Suppose $a$ and $b$ are positive real constants. Consider the function $f: \mathbb C \to \mathbb C$ defined as $$ f(z)=1+z+ae^{-bz}.$$
My question is:
Can we find a "useful" sufficient condition on $a$ and $b$ that guarantees that $f$ has no zeroes on the closed positive half-plane $R=\{z \in \mathbb C : {\rm Re}(z) \geq 0\}$?
Some initial observations:
$a < 1$ is a sufficient condition that ensures that $f$ has no zeroes on $R$. Indeed if $a < 1$, then $|ae^{-bz}| \leq a < 1 \leq |1+z|$ for all $z\in R$.
$b = 0$ is a sufficient condition that ensures that $f$ has no zeroes on $R$. Indeed, if $b=0$, then $f(z)= 1+z$, whose only zero lies at $z = -1$.
But ideally, I would prefer to have a statement that says, "If $a$ and $b$ together obey such-and-such inequality, then $f$ is guaranteed to have no zeroes on $R$". This inequality should have $a < 1$ and $b = 0$ as special cases.
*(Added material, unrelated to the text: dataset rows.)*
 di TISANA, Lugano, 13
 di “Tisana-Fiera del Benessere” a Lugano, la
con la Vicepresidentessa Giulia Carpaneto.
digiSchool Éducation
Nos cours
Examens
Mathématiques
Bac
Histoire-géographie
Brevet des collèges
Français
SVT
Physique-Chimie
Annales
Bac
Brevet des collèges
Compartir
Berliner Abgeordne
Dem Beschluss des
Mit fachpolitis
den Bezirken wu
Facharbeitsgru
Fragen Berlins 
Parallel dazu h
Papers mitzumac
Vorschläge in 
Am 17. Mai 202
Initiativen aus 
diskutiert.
Please let me know if you have any ideas.
[This question arose when studying a Laplace transform representation of solutions to a class of integral equations. Any progress on this question will improve my understanding of how the asymptotic behaviour of my solutions depends on parameters.]
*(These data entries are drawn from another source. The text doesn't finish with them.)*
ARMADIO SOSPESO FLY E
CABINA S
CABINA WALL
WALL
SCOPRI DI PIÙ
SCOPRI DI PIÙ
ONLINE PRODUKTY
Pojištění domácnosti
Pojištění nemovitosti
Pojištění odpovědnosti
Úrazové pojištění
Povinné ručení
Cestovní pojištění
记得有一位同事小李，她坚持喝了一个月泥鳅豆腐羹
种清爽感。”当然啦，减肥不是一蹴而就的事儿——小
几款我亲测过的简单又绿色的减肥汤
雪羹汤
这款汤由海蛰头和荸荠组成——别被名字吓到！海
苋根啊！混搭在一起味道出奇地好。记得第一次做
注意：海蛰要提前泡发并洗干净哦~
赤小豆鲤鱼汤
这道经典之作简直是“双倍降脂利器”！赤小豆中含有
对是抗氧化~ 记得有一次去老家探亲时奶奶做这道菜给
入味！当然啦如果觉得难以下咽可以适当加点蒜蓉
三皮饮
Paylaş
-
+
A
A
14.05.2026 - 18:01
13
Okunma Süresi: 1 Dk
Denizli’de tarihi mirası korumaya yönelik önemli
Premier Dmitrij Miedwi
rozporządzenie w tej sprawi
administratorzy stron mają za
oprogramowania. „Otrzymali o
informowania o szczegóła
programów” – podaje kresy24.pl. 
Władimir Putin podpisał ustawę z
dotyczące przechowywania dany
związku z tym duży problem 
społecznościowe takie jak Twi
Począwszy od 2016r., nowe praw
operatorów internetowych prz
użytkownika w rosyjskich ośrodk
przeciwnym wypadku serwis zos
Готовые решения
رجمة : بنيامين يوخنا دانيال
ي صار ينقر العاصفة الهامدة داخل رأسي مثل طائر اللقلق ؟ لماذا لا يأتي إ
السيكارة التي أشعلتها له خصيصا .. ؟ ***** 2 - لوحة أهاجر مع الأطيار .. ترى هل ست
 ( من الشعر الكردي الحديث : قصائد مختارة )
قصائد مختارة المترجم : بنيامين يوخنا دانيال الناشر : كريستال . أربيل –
Update: I've made some progress with this, but my argument isn't really a complex analysis argument, and I feel like there is an even stronger sufficient condition out there...
So here is what I've done. We already know what happens when $a < 1$, so we'll focus on the $a \geq 1$ case. I claim that if $$ b < \frac{\cos^{-1}(-\tfrac 1 a)}{\sqrt{a^2 - 1}},$$ then $f$ has no zeros on the positive half-plane $R$.
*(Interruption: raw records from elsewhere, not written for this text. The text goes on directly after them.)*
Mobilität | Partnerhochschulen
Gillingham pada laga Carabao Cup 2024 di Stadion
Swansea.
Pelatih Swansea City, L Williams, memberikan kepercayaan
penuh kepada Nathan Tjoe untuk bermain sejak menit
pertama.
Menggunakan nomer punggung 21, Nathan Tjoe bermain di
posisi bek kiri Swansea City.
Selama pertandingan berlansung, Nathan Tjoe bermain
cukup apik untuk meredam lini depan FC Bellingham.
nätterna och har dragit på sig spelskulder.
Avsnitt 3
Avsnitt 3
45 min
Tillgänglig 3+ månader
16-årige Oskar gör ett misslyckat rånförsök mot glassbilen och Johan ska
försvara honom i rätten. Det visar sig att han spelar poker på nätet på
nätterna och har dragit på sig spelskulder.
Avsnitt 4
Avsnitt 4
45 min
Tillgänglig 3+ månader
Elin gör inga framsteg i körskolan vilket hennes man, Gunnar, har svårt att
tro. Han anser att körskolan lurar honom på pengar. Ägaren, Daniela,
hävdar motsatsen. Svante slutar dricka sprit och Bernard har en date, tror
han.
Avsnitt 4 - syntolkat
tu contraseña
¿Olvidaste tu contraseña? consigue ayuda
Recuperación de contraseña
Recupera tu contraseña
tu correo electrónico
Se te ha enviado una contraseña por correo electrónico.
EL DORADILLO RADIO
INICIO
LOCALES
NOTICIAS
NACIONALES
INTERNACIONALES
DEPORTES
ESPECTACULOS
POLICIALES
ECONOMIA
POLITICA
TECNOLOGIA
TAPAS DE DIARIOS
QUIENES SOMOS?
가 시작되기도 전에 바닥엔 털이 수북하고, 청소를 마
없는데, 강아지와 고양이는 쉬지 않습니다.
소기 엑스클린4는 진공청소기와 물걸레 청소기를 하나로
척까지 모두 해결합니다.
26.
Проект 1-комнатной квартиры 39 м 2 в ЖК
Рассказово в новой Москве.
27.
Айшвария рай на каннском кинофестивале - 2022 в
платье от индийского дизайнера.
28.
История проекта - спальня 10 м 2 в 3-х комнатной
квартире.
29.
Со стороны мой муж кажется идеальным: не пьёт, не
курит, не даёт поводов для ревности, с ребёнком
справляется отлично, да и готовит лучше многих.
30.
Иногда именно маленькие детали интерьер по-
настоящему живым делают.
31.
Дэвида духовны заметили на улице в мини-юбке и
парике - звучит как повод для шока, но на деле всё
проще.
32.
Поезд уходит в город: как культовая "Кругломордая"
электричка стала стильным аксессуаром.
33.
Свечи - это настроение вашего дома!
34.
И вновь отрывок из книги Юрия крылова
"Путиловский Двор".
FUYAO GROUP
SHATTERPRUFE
Indeed, suppose $z=x+iy$ is a zero of $f$, with $x \geq 0$. Then we have $$ \begin{align} 1+x+ae^{-bx}\cos by = 0 \\ y - ae^{-bx}\sin by = 0\end{align}$$ To satisfy the first equation, we must have $$ \cos b y \leq -\tfrac 1 a,$$ which implies that $$ |y| \geq \frac{\cos^{-1}(-\tfrac 1 a)}{b}$$ and also that $$ |ae^{-bx} \sin by| \leq \sqrt{a^2 - 1}$$ Hence the second equation is inconsistent with the inequality $b < \frac{\cos^{-1}(-\tfrac 1 a)}{\sqrt{a^2 - 1}}$, which proves the claim.